How OCD is Diagnosed in Children?

When a mental health professional evaluates your child, the exact approach used will vary from one individual to another.  A full evaluation by a psychologist or psychiatrist includes many components.  Ideally, a thorough psychiatric, developmental, and medical history should be performed to make an accurate diagnosis of OCD as well as any other disorders that may co-exist with OCD (e.g., depression, attention-deficit/hyperactivity disorder, Tourette Syndrome).  Care must also be taken to distinguish OCD behavior from behavior that may be a preference, habit, normal development, or simply "eccentric."  Therefore, it’s very important that your child be evaluated by someone who has experience treating children and adolescents with OCD.

Mental health professionals frequently use diagnostic interviews such as the Anxiety Disorders Interview Schedule for DSM-IV, predecessor to the DSM-5, (child and parent version), or the Schedule for Affective Disorders and Schizophrenia for School-Age Children (present and lifetime version) to assist in making a diagnosis of OCD and determining the presence of other disorders.  Your child may also undergo a complete physical exam as part of the evaluation.

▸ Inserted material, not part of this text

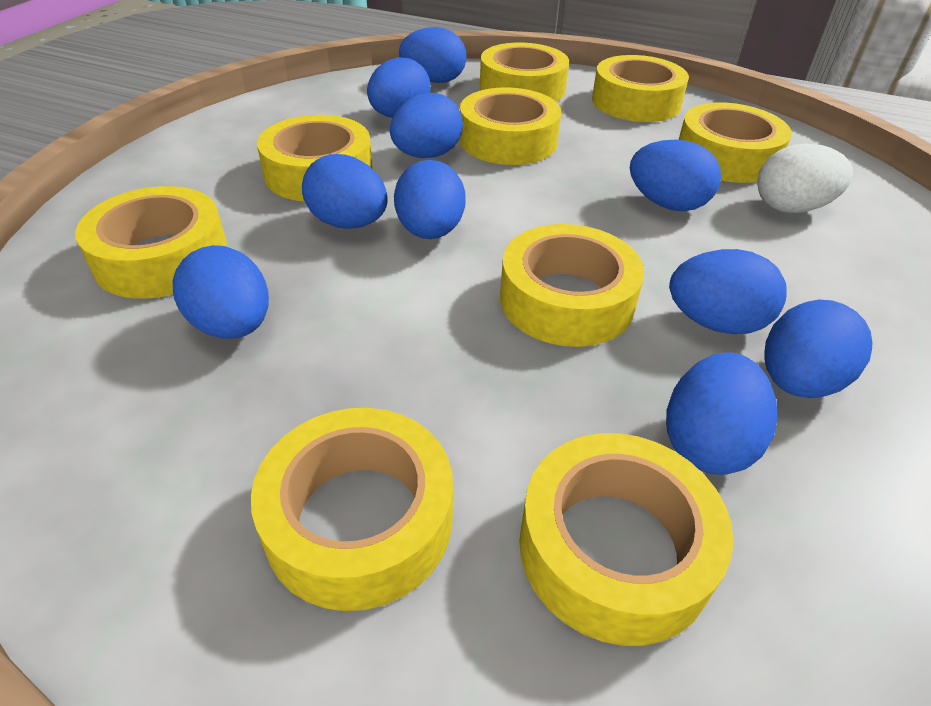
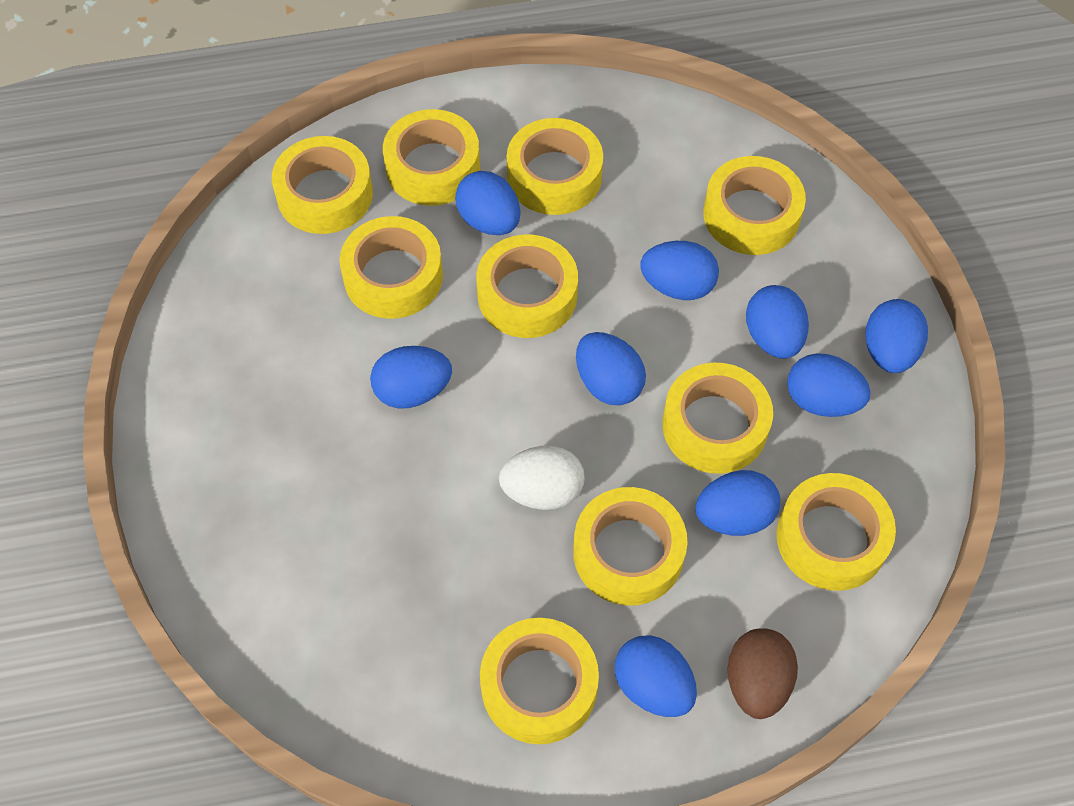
blue egg: [173,245,269,339] [302,154,388,229] [367,57,431,118] [390,93,463,158] [394,160,466,239] [399,27,467,83] [630,140,721,211] [666,353,777,475] [669,249,787,334] [764,300,872,398] = 10 -> [370,346,452,408] [455,171,521,235] [576,332,646,405] [615,635,697,717] [640,241,719,300] [695,470,780,536] [746,285,809,359] [787,353,871,417] [865,299,928,373] = 9
brown egg: none = 0 -> [728,628,798,719] = 1
yellow tape: [75,186,228,298] [251,408,453,611] [257,115,373,202] [459,87,561,165] [480,43,569,102] [500,224,644,347] [519,433,734,646] [592,55,689,122] [679,103,792,183] = 9 -> [272,136,373,234] [340,216,443,319] [383,109,480,206] [476,235,578,338] [480,618,599,744] [507,118,603,215] [573,487,688,605] [663,363,773,474] [703,156,806,255] [777,473,896,591] = 10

Once a diagnosis of OCD has been made, it’s important to establish how much distress and impairment your child is experiencing as a result of the OCD.  The most frequently-used tool for this purpose is the Yale-Brown Obsessive Compulsive Scale.  There are two versions – one for adults (Y-BOCS) and one for children (CY-BOCS).  The therapist will administer the CY-BOCS to both you and your child to try to pinpoint which OCD symptoms (i.e., obsessions and compulsions) are present and the severity of these symptoms.

A thorough mental health evaluation also includes a review of records, both medical records (such as immunizations and physical exams) and school records (such as grades and test scores).  Information regarding how your child functions in the school setting should also be included.  Because young people spend such a large part of their day in school, teachers and other school personnel are an extremely important resource in this regard.